Exercise inputs ::
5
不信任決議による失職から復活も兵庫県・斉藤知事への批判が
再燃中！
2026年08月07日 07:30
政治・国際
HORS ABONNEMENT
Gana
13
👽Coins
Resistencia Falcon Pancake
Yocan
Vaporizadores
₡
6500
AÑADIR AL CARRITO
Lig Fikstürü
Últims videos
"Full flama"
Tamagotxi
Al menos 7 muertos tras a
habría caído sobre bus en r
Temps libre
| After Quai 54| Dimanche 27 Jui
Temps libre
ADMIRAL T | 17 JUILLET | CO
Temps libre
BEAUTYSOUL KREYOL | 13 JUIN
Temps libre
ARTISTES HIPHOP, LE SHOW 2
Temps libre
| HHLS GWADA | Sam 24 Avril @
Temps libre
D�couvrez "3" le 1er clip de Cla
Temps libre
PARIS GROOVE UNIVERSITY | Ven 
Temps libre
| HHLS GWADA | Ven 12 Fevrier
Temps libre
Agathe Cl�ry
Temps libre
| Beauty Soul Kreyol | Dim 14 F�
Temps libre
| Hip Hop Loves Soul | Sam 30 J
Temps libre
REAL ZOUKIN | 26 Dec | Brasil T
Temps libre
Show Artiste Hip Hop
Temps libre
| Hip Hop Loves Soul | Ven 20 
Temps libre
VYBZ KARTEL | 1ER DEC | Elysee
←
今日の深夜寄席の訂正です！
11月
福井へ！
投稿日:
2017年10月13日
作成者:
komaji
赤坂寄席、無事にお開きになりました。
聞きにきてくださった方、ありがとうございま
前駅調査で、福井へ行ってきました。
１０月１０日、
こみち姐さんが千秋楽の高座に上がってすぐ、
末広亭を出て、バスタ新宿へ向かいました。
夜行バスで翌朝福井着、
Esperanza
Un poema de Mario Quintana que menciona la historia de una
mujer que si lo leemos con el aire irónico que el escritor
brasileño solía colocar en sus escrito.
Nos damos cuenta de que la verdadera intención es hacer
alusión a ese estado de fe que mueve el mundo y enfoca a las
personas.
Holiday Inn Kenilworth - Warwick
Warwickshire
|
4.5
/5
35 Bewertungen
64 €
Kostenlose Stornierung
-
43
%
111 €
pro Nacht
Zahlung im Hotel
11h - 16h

Your objective ::
Show each line of the material above that contains the string "GWADA", matching case exactly.

Task output ::
| HHLS GWADA | Sam 24 Avril @
| HHLS GWADA | Ven 12 Fevrier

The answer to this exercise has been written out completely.